-- DATA EXTRACTS follows --

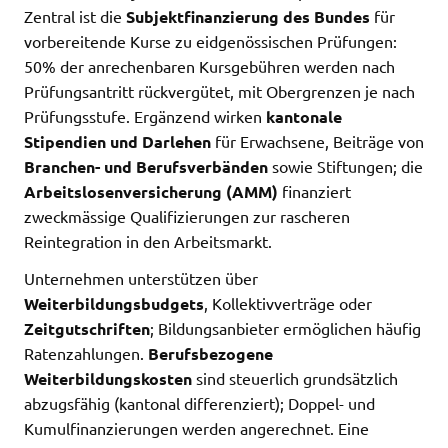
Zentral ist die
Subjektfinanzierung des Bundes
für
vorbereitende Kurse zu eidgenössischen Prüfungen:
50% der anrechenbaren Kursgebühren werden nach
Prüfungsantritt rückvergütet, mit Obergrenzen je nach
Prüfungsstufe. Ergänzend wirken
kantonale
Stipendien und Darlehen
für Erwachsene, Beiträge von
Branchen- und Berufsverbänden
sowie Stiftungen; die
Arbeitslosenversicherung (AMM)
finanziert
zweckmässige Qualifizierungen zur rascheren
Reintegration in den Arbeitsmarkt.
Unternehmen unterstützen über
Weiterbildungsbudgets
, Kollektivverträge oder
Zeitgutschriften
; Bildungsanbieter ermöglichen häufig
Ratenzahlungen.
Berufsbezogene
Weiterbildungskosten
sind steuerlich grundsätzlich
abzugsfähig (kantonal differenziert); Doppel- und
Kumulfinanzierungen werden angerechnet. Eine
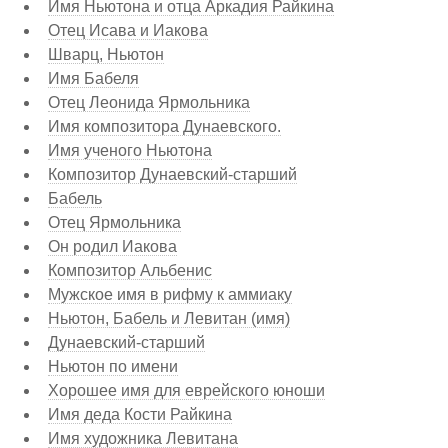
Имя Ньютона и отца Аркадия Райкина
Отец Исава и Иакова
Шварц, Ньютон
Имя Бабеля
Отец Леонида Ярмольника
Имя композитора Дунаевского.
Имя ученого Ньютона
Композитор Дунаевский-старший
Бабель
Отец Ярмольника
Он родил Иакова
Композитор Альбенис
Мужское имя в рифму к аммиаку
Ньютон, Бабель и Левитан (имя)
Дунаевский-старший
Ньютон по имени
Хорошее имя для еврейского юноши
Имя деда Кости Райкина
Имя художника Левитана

-- DATA EXTRACTS concluded --
-- DATA EXTRACTS follows --

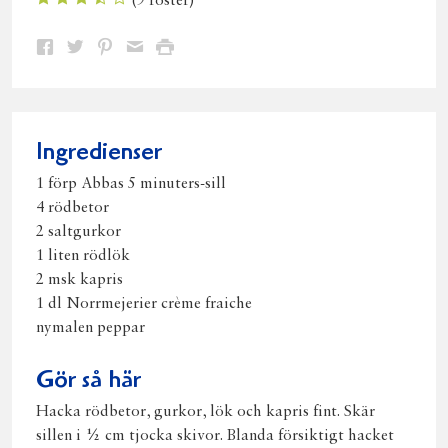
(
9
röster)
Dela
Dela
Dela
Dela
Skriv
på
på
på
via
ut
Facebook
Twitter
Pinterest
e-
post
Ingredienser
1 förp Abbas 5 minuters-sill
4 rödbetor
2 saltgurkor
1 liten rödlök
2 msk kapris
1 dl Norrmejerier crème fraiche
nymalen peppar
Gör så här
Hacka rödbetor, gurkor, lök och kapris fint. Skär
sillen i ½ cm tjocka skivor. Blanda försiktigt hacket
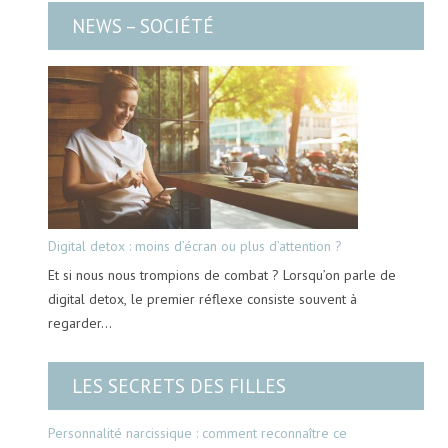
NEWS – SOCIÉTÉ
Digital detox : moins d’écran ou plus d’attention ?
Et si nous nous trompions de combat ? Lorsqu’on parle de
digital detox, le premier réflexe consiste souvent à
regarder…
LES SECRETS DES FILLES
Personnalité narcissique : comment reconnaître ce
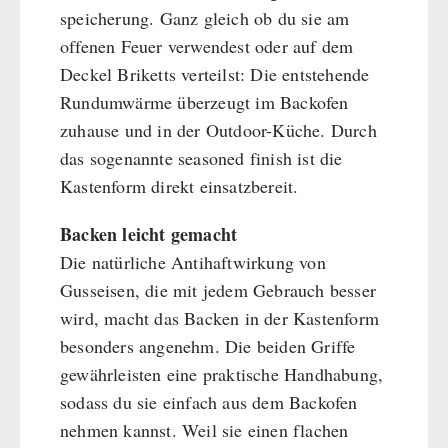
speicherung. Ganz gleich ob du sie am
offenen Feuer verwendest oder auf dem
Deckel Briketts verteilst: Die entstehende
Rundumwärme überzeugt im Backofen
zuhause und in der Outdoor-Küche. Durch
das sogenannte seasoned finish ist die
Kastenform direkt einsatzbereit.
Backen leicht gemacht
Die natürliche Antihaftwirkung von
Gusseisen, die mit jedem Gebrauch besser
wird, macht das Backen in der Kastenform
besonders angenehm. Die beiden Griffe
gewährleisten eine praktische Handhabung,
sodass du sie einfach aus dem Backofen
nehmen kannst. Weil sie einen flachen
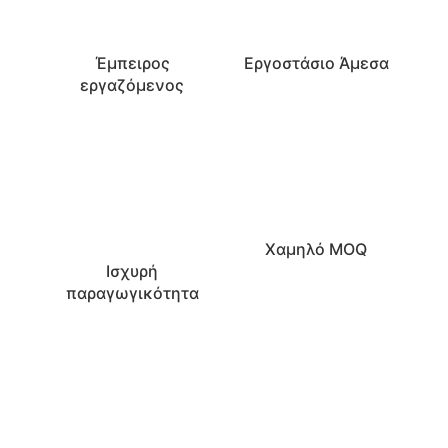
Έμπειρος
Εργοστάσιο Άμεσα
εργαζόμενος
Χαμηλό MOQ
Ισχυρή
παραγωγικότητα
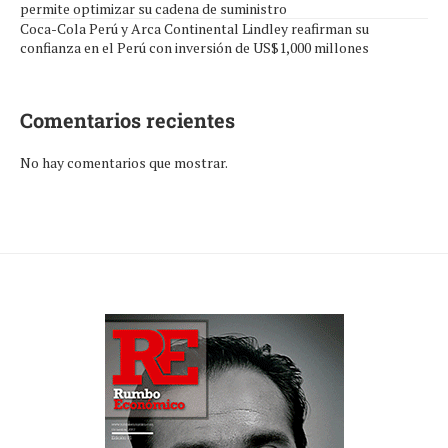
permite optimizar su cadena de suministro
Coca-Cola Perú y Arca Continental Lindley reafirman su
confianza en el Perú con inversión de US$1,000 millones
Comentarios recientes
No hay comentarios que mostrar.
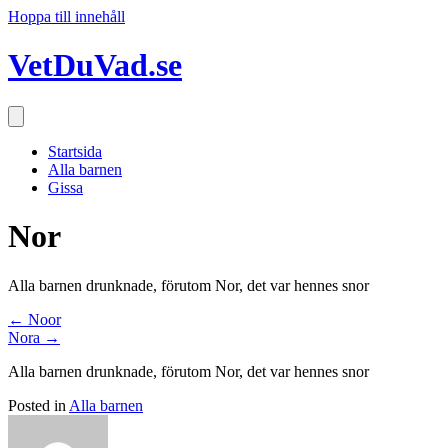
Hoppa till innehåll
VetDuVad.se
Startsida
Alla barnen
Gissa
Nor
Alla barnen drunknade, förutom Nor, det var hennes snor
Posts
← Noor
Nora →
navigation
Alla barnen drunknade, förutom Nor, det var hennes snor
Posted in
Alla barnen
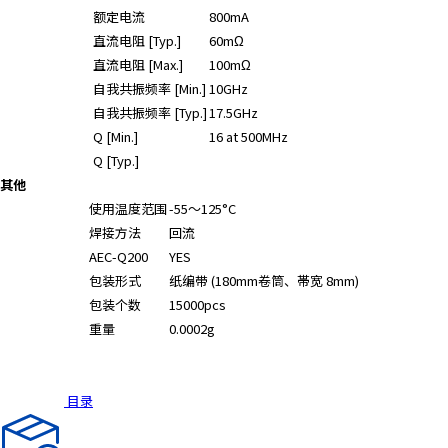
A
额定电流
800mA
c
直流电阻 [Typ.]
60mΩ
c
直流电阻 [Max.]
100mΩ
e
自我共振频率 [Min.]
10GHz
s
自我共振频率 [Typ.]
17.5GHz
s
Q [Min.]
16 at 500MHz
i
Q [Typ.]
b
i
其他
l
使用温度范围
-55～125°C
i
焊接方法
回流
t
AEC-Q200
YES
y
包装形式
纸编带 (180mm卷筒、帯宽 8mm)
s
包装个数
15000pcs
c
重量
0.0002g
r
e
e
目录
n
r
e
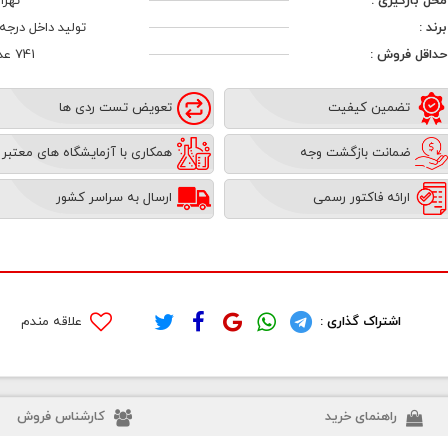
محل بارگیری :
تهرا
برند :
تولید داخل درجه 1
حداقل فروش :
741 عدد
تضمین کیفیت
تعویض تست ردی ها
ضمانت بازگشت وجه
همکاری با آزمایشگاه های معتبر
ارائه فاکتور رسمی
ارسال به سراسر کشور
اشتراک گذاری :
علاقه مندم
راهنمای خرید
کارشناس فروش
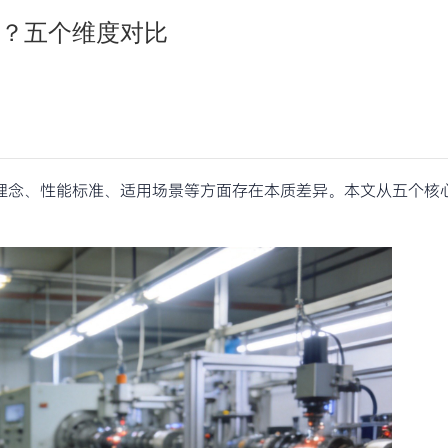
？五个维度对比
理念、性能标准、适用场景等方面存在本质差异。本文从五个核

-- DATA EXTRACTS concluded --
-- DATA EXTRACTS follows --

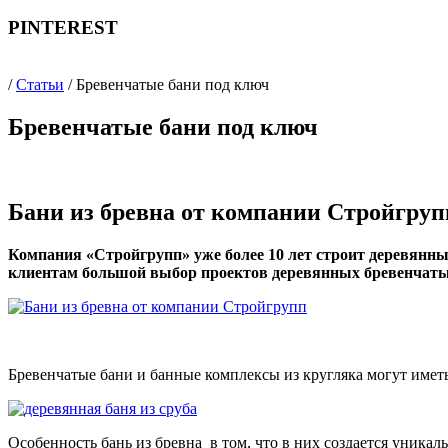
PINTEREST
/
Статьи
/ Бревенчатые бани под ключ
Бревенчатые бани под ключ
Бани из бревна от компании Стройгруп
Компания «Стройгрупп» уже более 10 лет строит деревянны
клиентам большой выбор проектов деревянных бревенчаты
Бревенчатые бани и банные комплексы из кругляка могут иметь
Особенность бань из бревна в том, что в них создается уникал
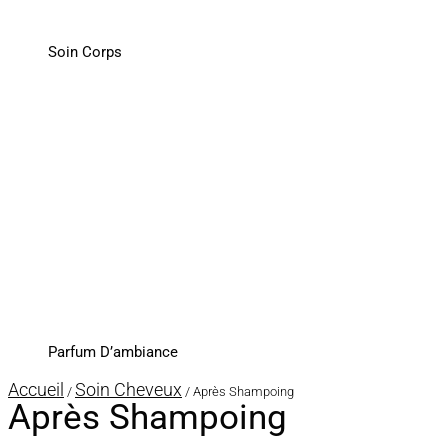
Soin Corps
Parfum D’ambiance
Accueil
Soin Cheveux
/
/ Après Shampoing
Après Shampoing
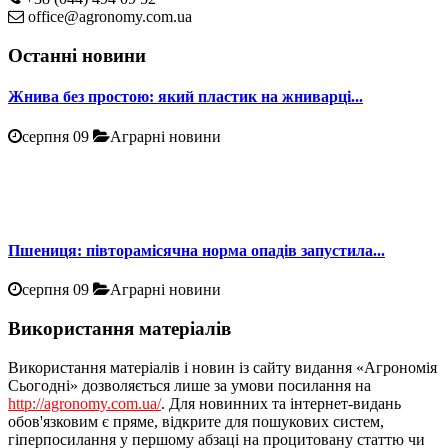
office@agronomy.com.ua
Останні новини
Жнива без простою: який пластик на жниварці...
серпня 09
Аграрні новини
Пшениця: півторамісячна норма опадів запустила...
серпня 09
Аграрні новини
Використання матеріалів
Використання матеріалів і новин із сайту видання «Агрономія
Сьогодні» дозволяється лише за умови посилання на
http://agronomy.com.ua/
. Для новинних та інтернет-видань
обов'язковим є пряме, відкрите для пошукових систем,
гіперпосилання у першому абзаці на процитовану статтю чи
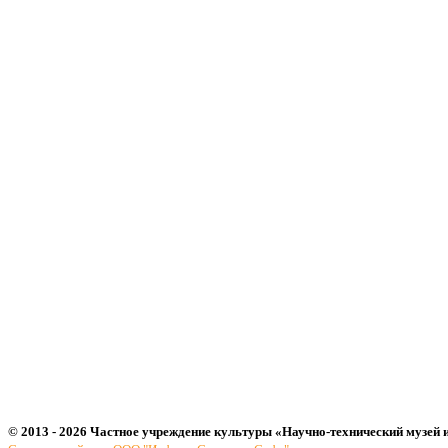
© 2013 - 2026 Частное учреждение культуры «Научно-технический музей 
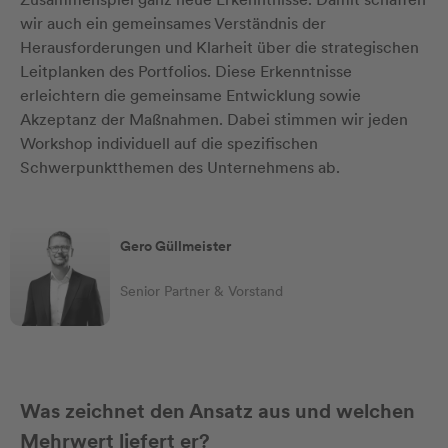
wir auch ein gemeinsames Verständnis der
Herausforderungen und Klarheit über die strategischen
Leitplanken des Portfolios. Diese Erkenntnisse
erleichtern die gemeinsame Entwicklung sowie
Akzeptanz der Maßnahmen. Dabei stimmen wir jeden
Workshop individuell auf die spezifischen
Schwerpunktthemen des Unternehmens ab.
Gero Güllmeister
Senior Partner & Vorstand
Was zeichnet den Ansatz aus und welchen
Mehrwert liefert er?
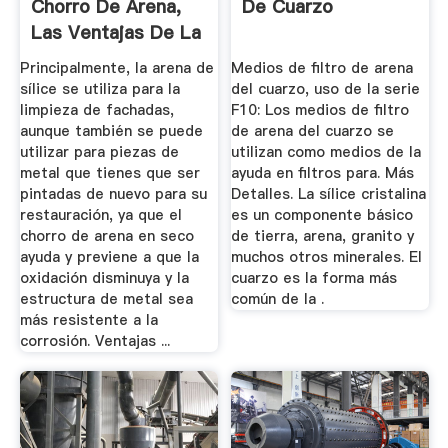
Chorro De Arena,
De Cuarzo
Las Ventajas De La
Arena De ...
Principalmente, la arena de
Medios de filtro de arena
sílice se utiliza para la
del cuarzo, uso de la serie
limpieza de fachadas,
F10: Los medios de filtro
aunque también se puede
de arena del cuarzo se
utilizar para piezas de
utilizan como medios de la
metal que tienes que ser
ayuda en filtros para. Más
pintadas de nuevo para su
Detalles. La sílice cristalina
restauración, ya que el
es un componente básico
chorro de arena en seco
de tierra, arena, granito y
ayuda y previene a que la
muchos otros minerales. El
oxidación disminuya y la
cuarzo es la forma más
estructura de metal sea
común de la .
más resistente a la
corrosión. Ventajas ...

-- DATA EXTRACTS concluded --

> **WHAT YOU WILL DO**: When you have gone through the records above, say how many lines include the word "бревна", and write nothing besides that number.

> **EXERCISE RESPONSE**: 2